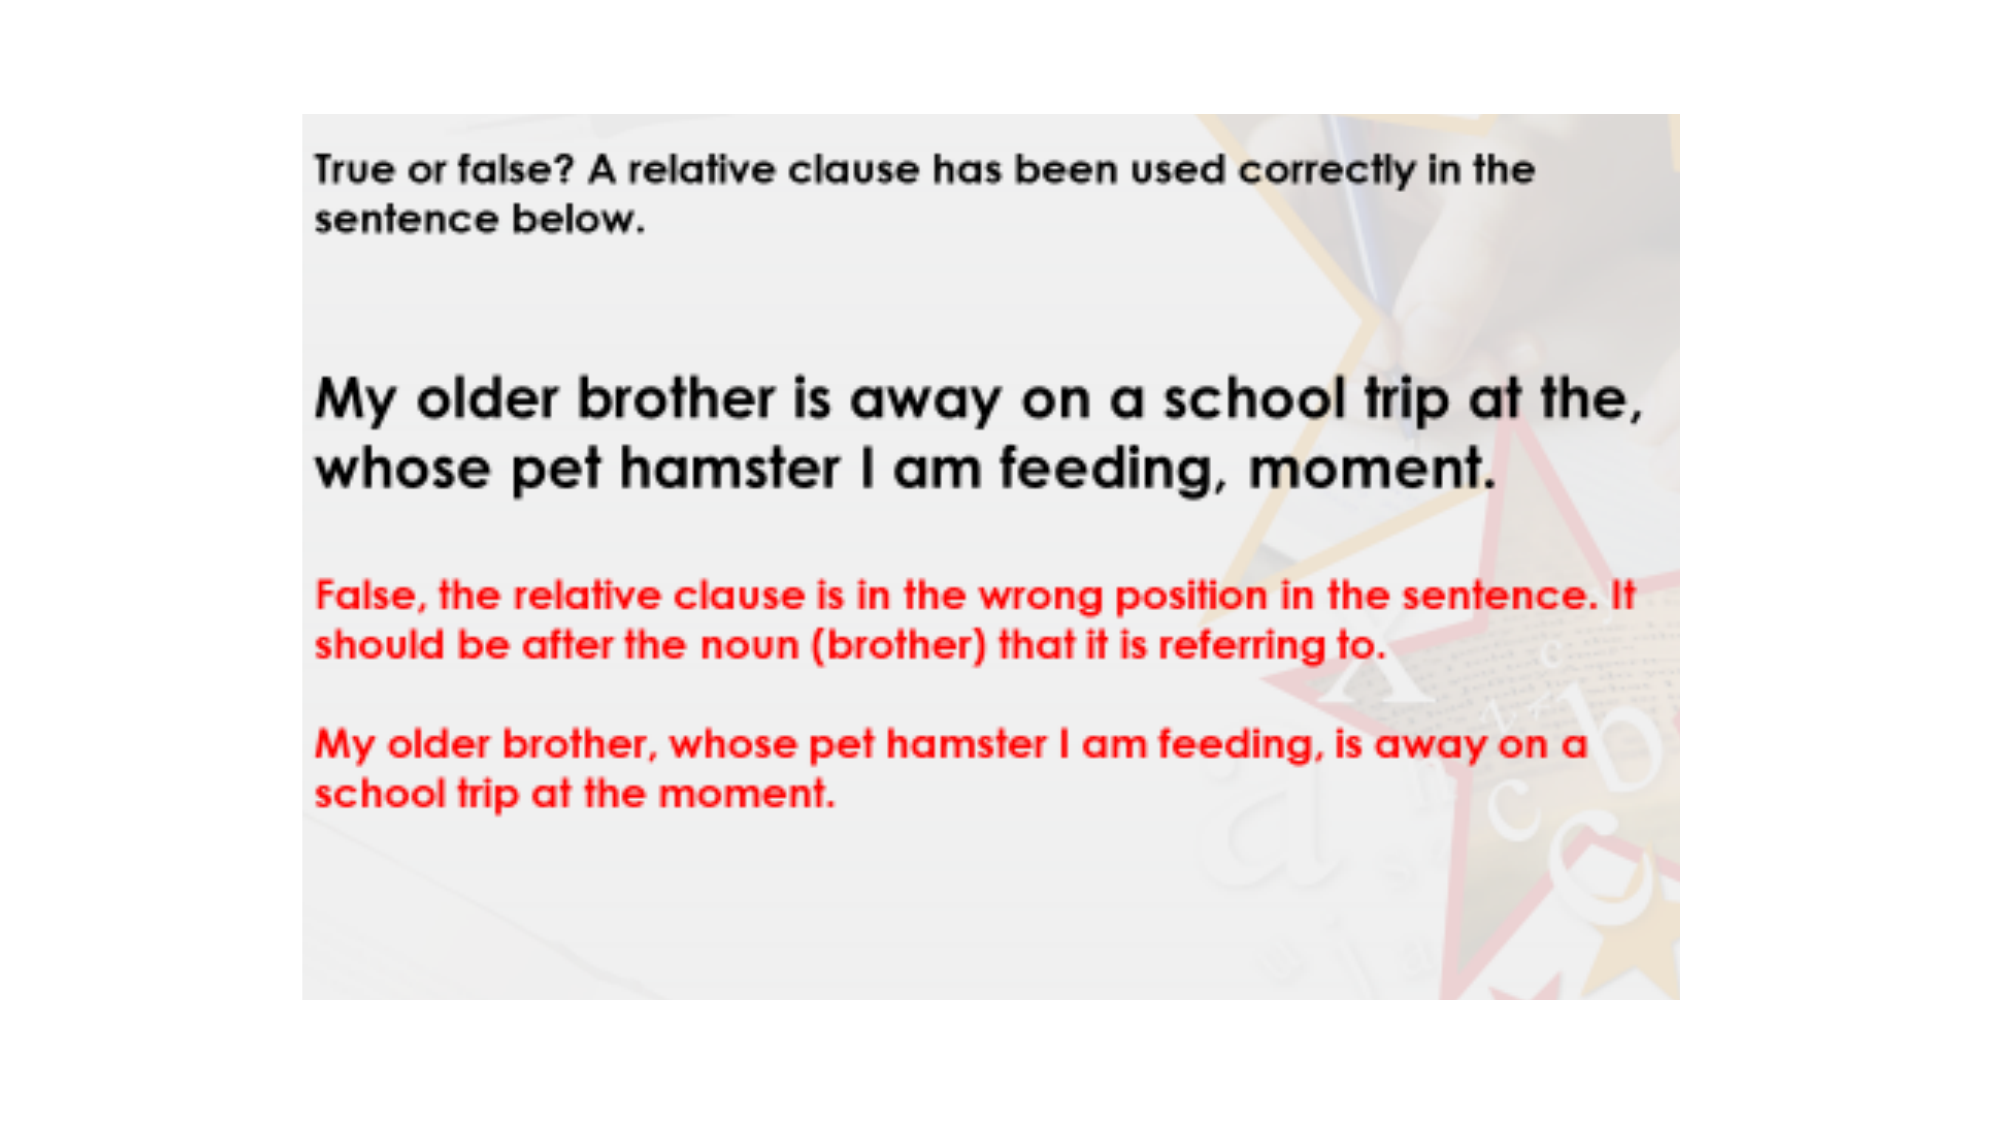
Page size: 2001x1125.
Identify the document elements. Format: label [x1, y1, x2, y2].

picture [302, 114, 1680, 1000]
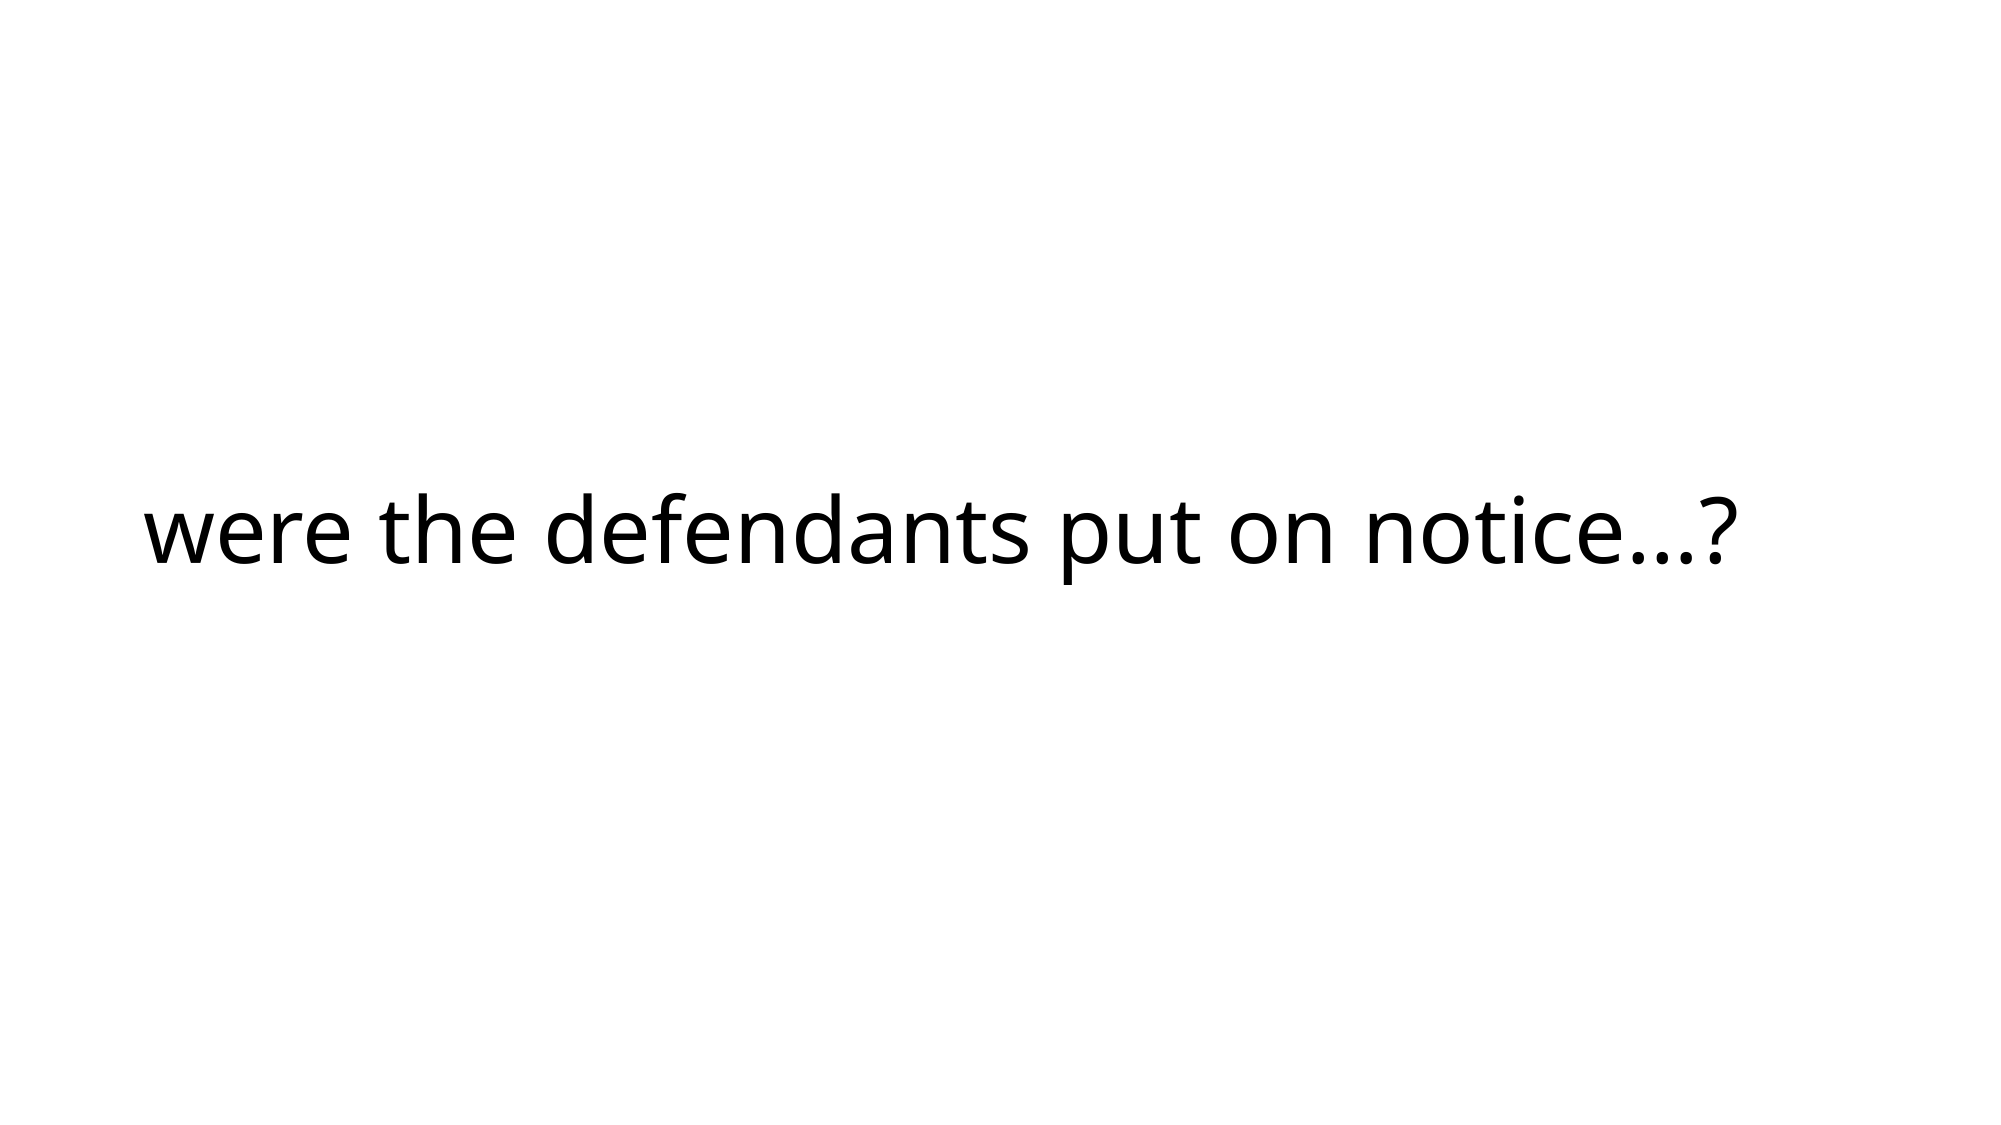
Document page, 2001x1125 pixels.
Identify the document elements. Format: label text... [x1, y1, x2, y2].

title were the defendants put on notice…? [128, 59, 1863, 1009]
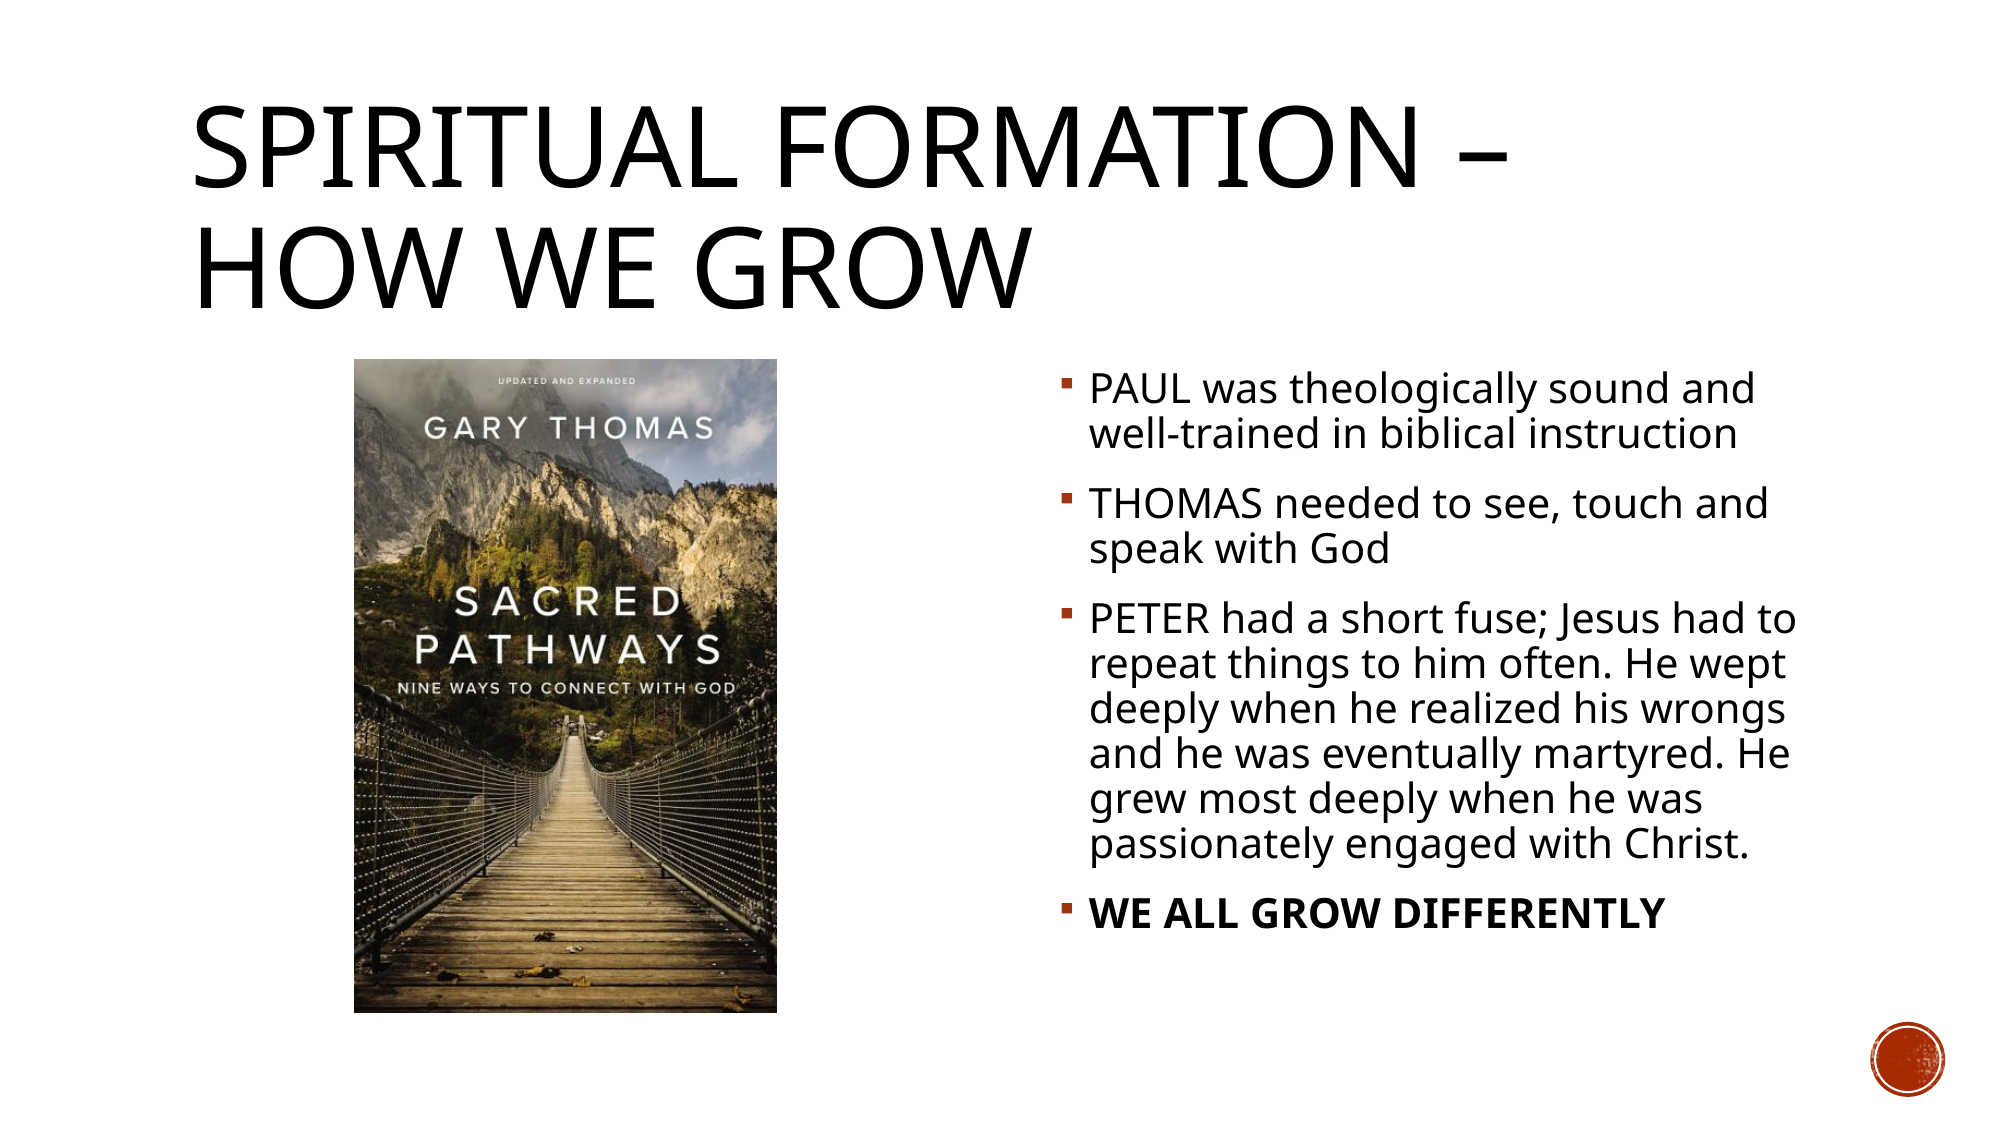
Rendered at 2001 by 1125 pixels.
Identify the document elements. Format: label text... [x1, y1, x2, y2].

list PAUL was theologically sound and well-trained in biblical instruction THOMAS needed to see, touch and speak with God PETER had a short fuse; Jesus had to repeat things to him often. He wept deeply when he realized his wrongs and he was eventually martyred. He grew most deeply when he was passionately engaged with Christ. WE ALL GROW DIFFERENTLY [1043, 360, 1824, 1013]
title Spiritual formation – how we grow [175, 79, 1826, 344]
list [356, 362, 775, 1011]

The problem
Write the data out again word for word; leave the pictures behind.

Result of this task
Page size: 2001x1125.
Identify the document elements. Format: label [x1, y1, x2, y2].

picture [302, 114, 1680, 1000]
Document page, 2001x1125 pixels.
Identify the document elements. Format: label text... [x1, y1, x2, y2].

title were the defendants put on notice…? [128, 59, 1863, 1009]
Rendered at 2001 by 1125 pixels.
Identify the document elements. Format: label text... [x1, y1, x2, y2].

list PAUL was theologically sound and well-trained in biblical instruction THOMAS needed to see, touch and speak with God PETER had a short fuse; Jesus had to repeat things to him often. He wept deeply when he realized his wrongs and he was eventually martyred. He grew most deeply when he was passionately engaged with Christ. WE ALL GROW DIFFERENTLY [1043, 360, 1824, 1013]
title Spiritual formation – how we grow [175, 79, 1826, 344]
list [356, 362, 775, 1011]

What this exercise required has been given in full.